From the entries below, extract every line that includes the word "center".

**GIVEN DATA:**

+ + + + + + +

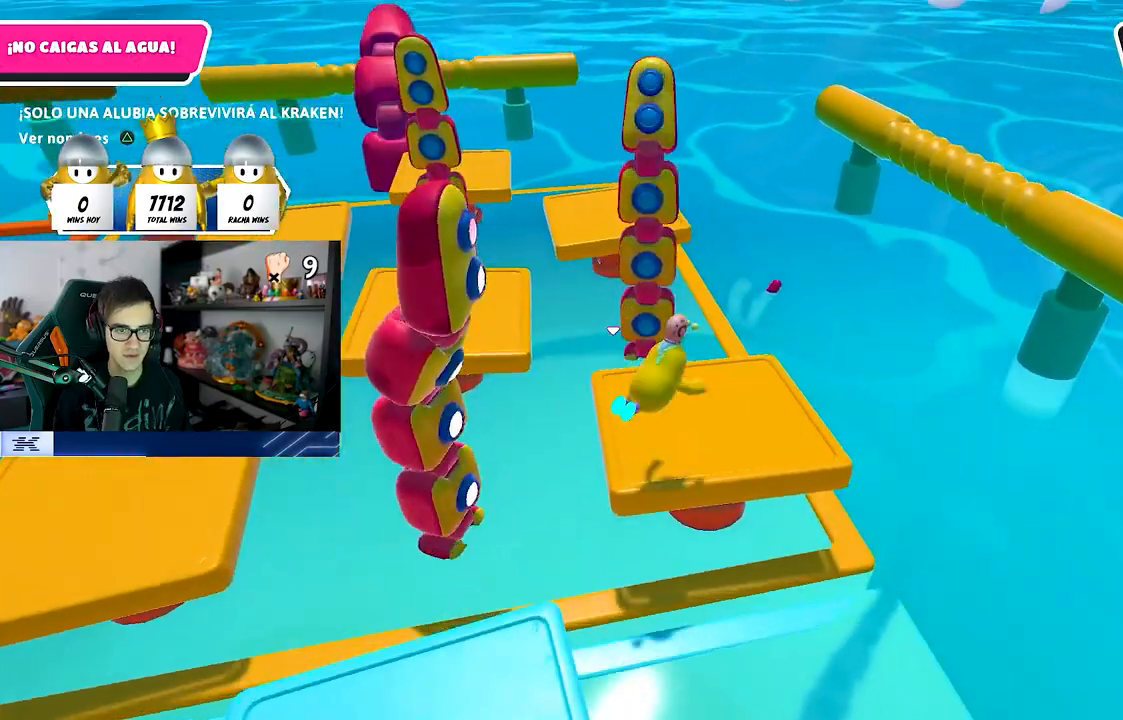
{"buttons": [], "left_stick": "down-left", "right_stick": "left", "events": [[17, "left_stick", "down-left"], [83, "right_stick", "up-left"], [417, "right_stick", "left"]]}
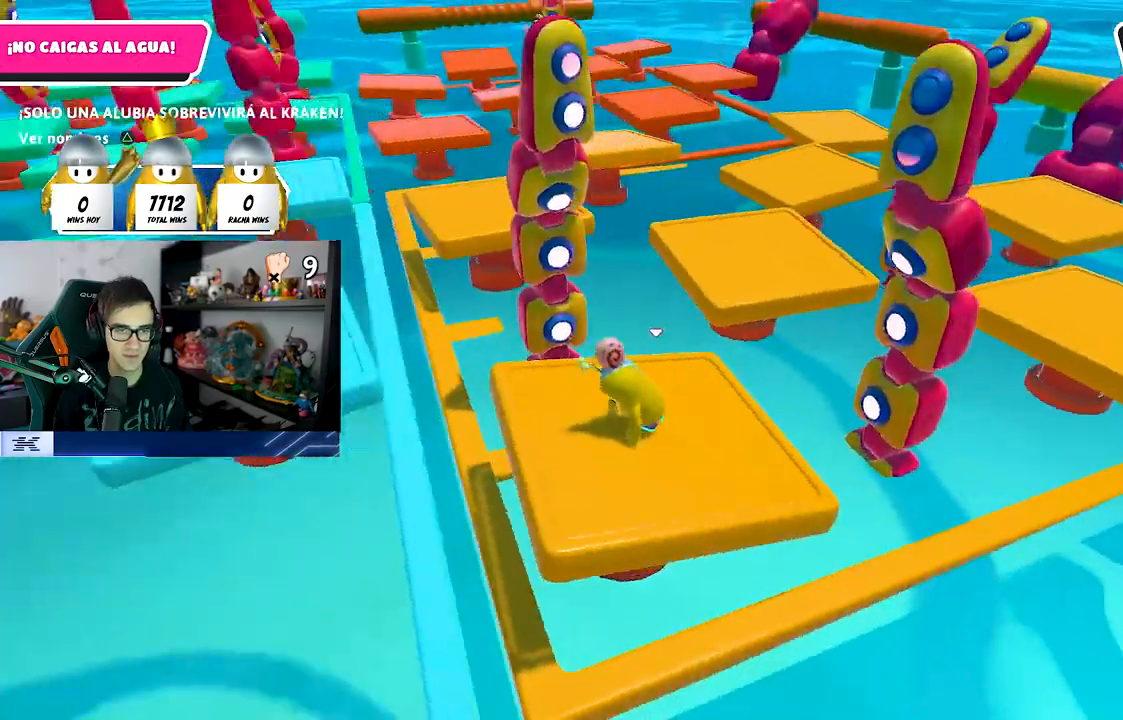
{"buttons": [], "left_stick": "right", "right_stick": "down-right", "events": [[83, "left_stick", "left"], [183, "right_stick", "center"], [317, "right_stick", "down-right"], [333, "left_stick", "right"]]}
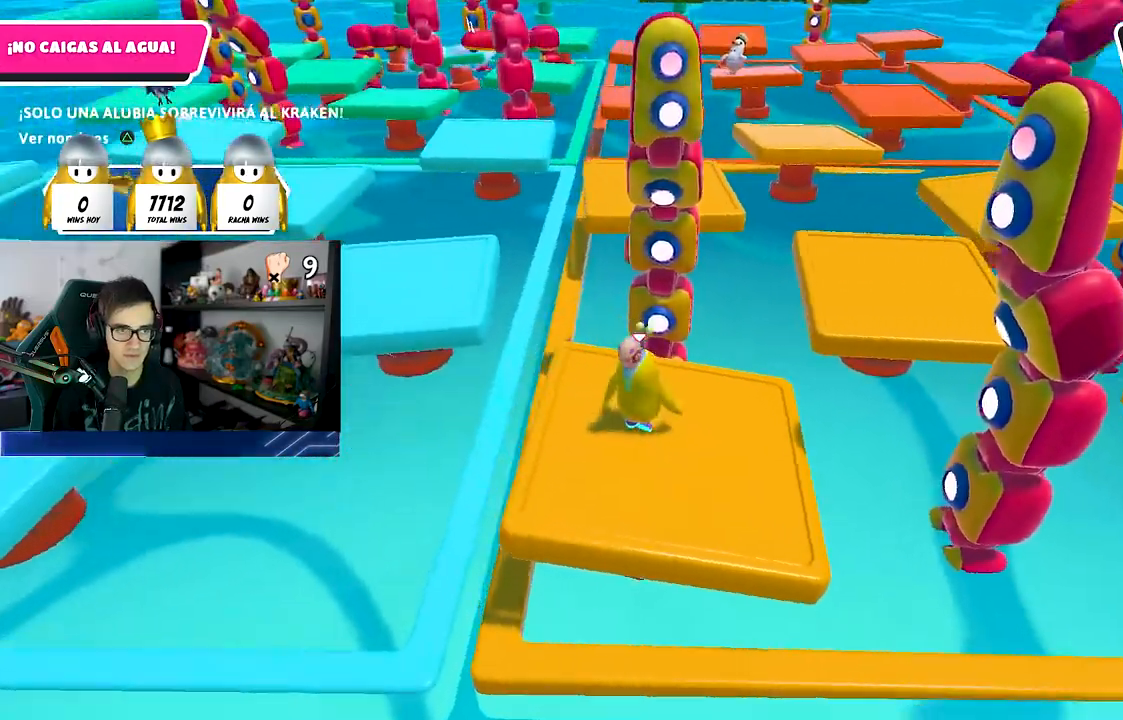
{"buttons": [], "left_stick": "left", "right_stick": "center", "events": [[50, "left_stick", "center"], [100, "left_stick", "down-left"], [217, "left_stick", "up-right"], [333, "right_stick", "up-right"], [383, "left_stick", "left"], [500, "right_stick", "center"]]}
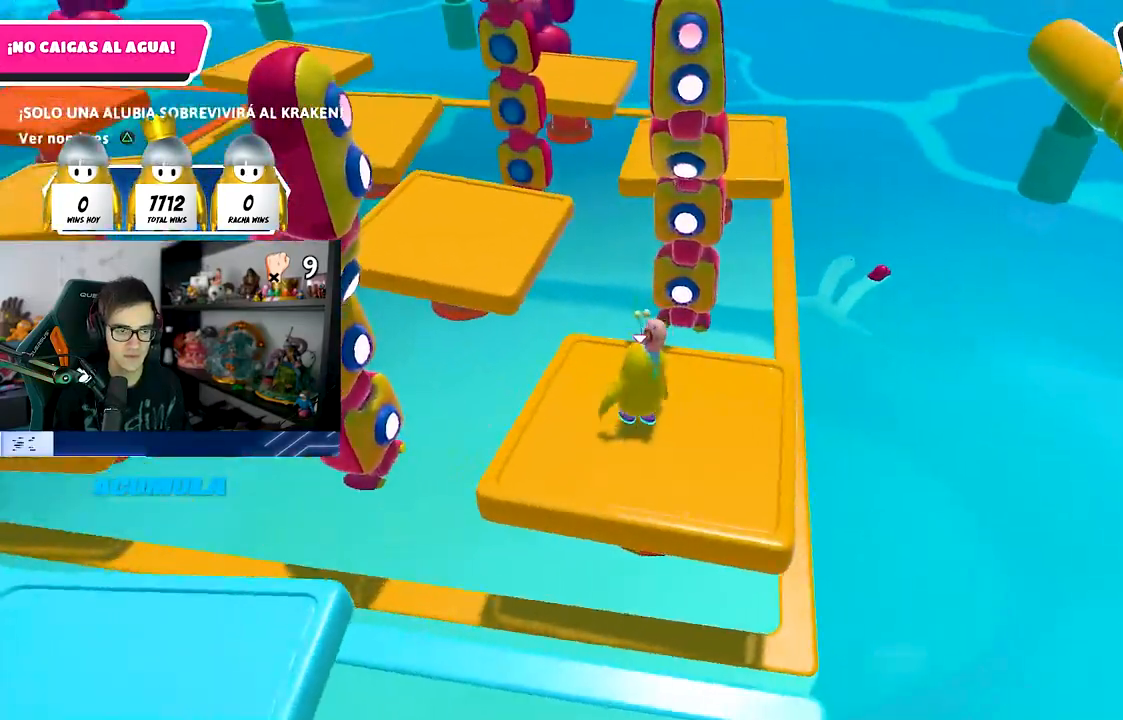
{"buttons": [], "left_stick": "center", "right_stick": "center", "events": [[117, "left_stick", "center"], [233, "left_stick", "left"], [333, "right_stick", "right"], [367, "left_stick", "center"], [417, "right_stick", "center"]]}
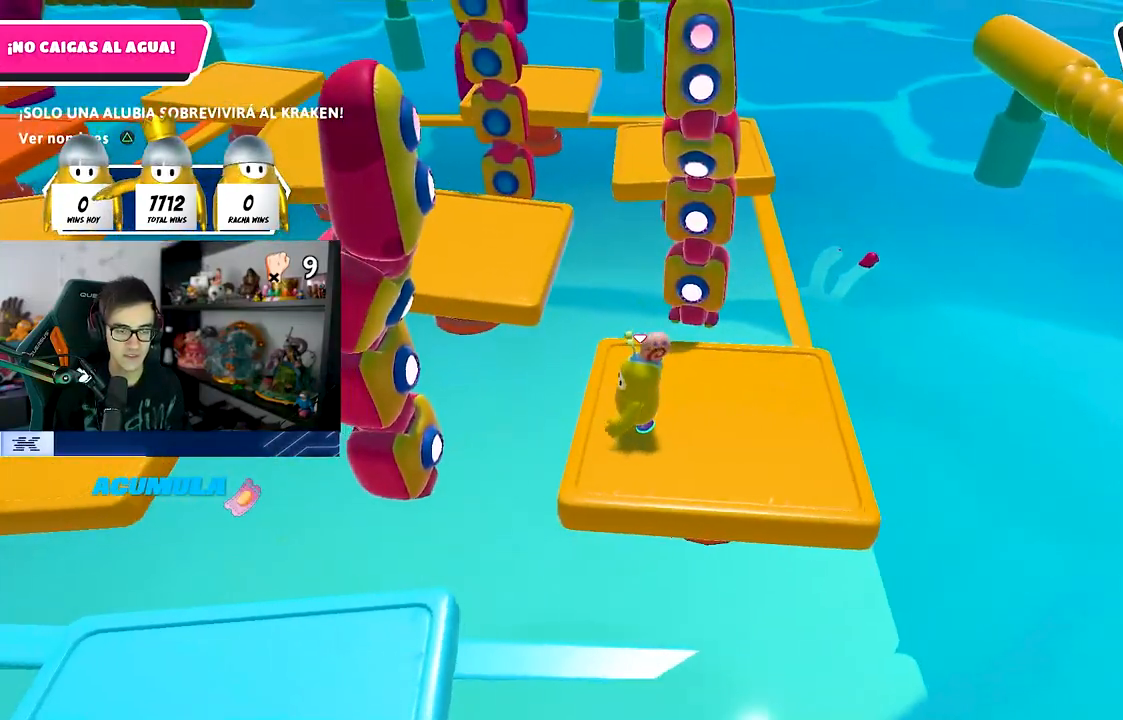
{"buttons": [], "left_stick": "center", "right_stick": "center", "events": [[33, "right_stick", "right"], [150, "right_stick", "center"]]}
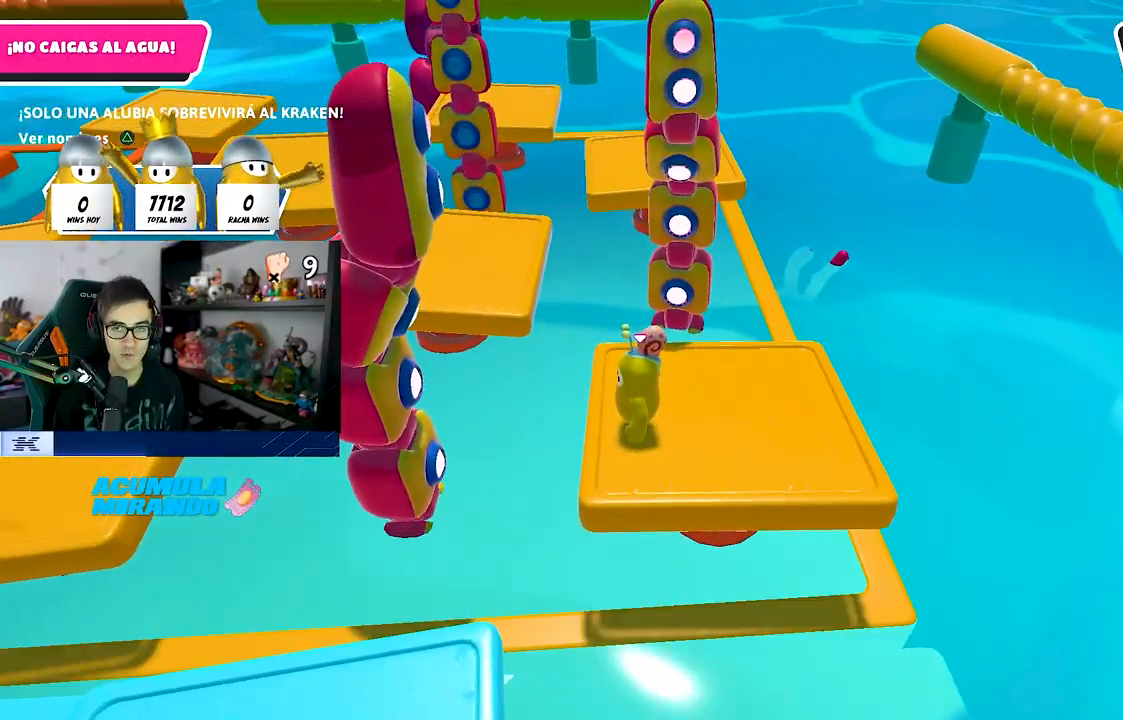
{"buttons": [], "left_stick": "down-left", "right_stick": "center", "events": [[83, "left_stick", "left"], [183, "left_stick", "center"], [233, "right_stick", "down"], [383, "right_stick", "center"], [400, "left_stick", "down-left"]]}
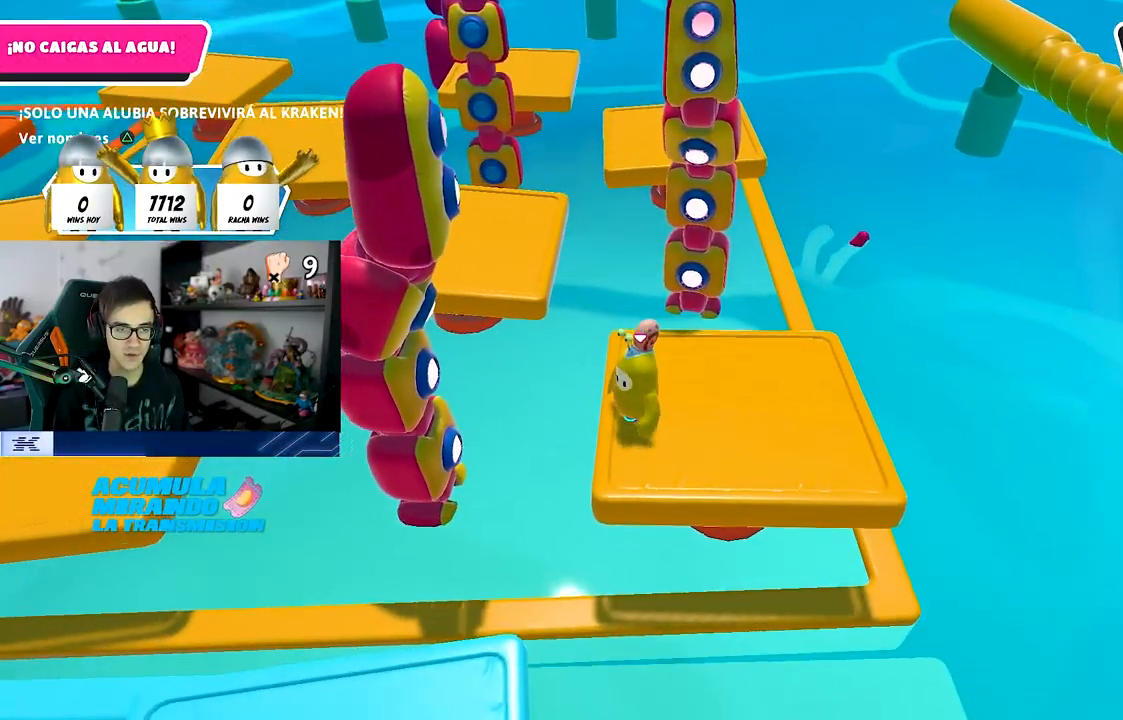
{"buttons": [], "left_stick": "center", "right_stick": "center", "events": [[17, "left_stick", "center"]]}
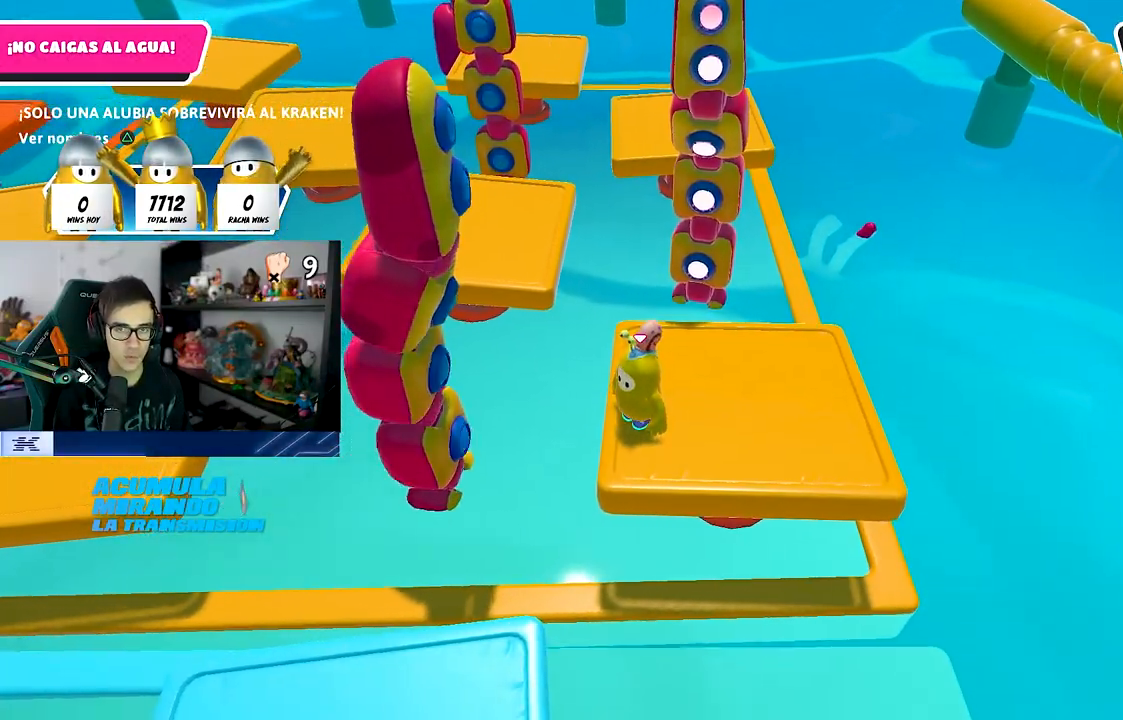
{"buttons": [], "left_stick": "center", "right_stick": "center", "events": []}
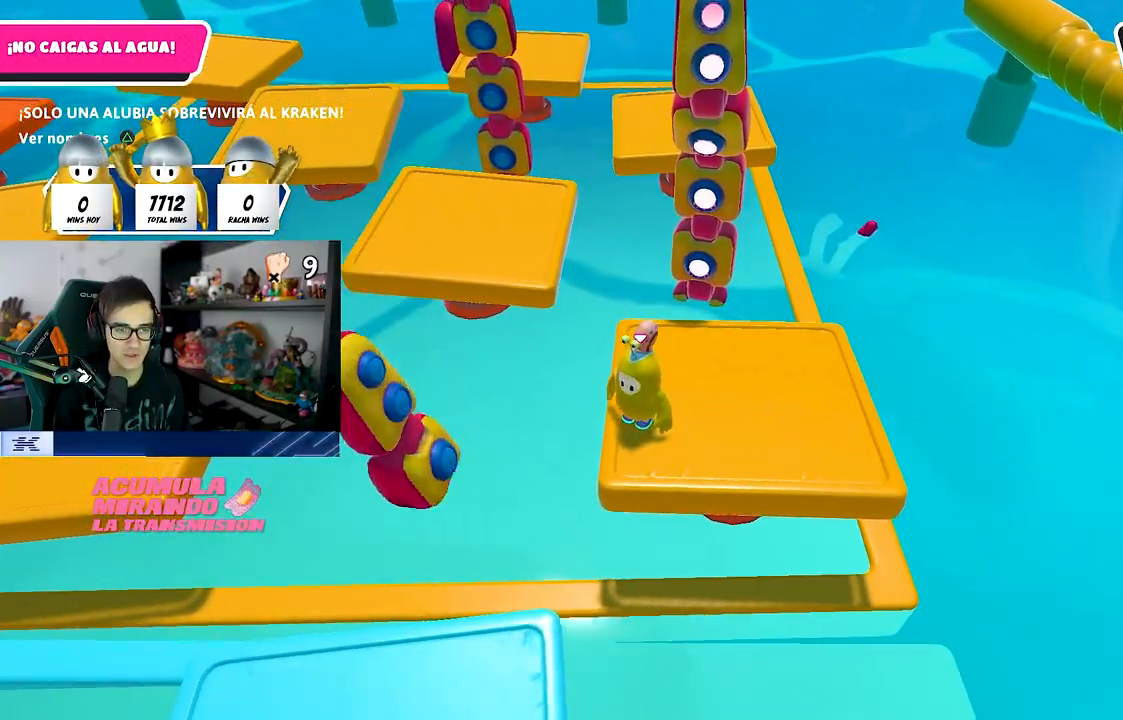
{"buttons": [], "left_stick": "center", "right_stick": "center", "events": []}
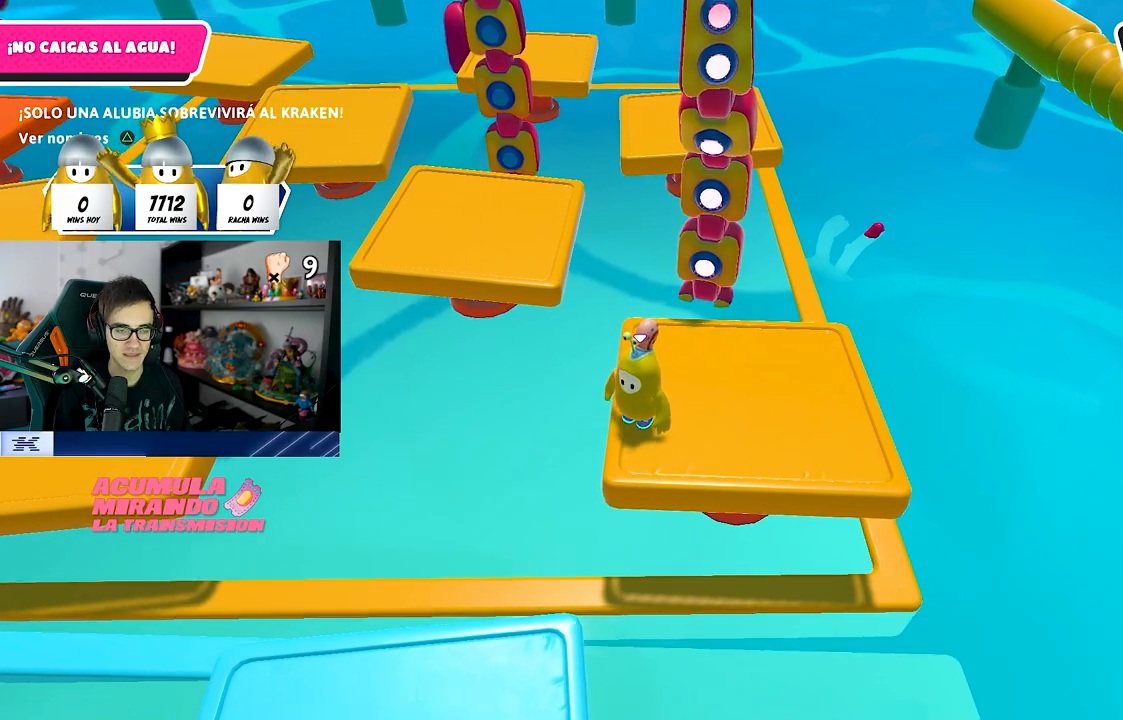
{"buttons": [], "left_stick": "center", "right_stick": "center", "events": [[317, "right_stick", "down"], [400, "right_stick", "center"]]}
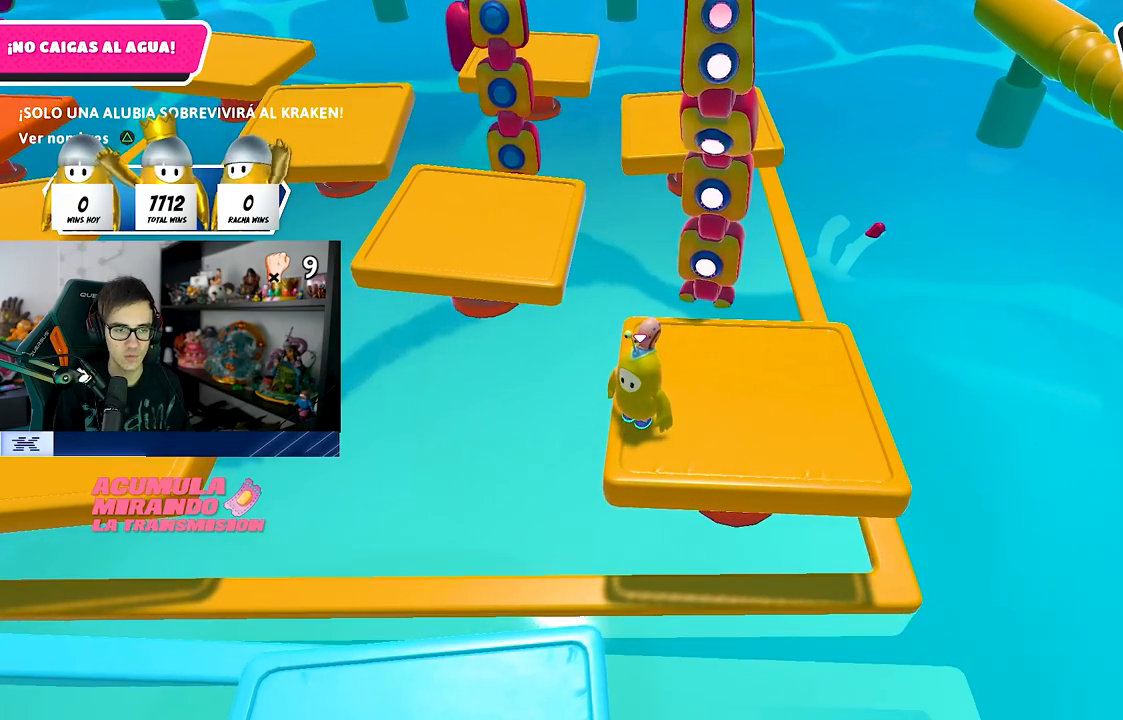
{"buttons": [], "left_stick": "center", "right_stick": "center", "events": [[183, "right_stick", "down"], [300, "right_stick", "center"]]}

+ + + + + + +

**RESPONSE:**
{"buttons": [], "left_stick": "right", "right_stick": "down-right", "events": [[83, "left_stick", "left"], [183, "right_stick", "center"], [317, "right_stick", "down-right"], [333, "left_stick", "right"]]}
{"buttons": [], "left_stick": "left", "right_stick": "center", "events": [[50, "left_stick", "center"], [100, "left_stick", "down-left"], [217, "left_stick", "up-right"], [333, "right_stick", "up-right"], [383, "left_stick", "left"], [500, "right_stick", "center"]]}
{"buttons": [], "left_stick": "center", "right_stick": "center", "events": [[117, "left_stick", "center"], [233, "left_stick", "left"], [333, "right_stick", "right"], [367, "left_stick", "center"], [417, "right_stick", "center"]]}
{"buttons": [], "left_stick": "center", "right_stick": "center", "events": [[33, "right_stick", "right"], [150, "right_stick", "center"]]}
{"buttons": [], "left_stick": "down-left", "right_stick": "center", "events": [[83, "left_stick", "left"], [183, "left_stick", "center"], [233, "right_stick", "down"], [383, "right_stick", "center"], [400, "left_stick", "down-left"]]}
{"buttons": [], "left_stick": "center", "right_stick": "center", "events": [[17, "left_stick", "center"]]}
{"buttons": [], "left_stick": "center", "right_stick": "center", "events": []}
{"buttons": [], "left_stick": "center", "right_stick": "center", "events": []}
{"buttons": [], "left_stick": "center", "right_stick": "center", "events": [[317, "right_stick", "down"], [400, "right_stick", "center"]]}
{"buttons": [], "left_stick": "center", "right_stick": "center", "events": [[183, "right_stick", "down"], [300, "right_stick", "center"]]}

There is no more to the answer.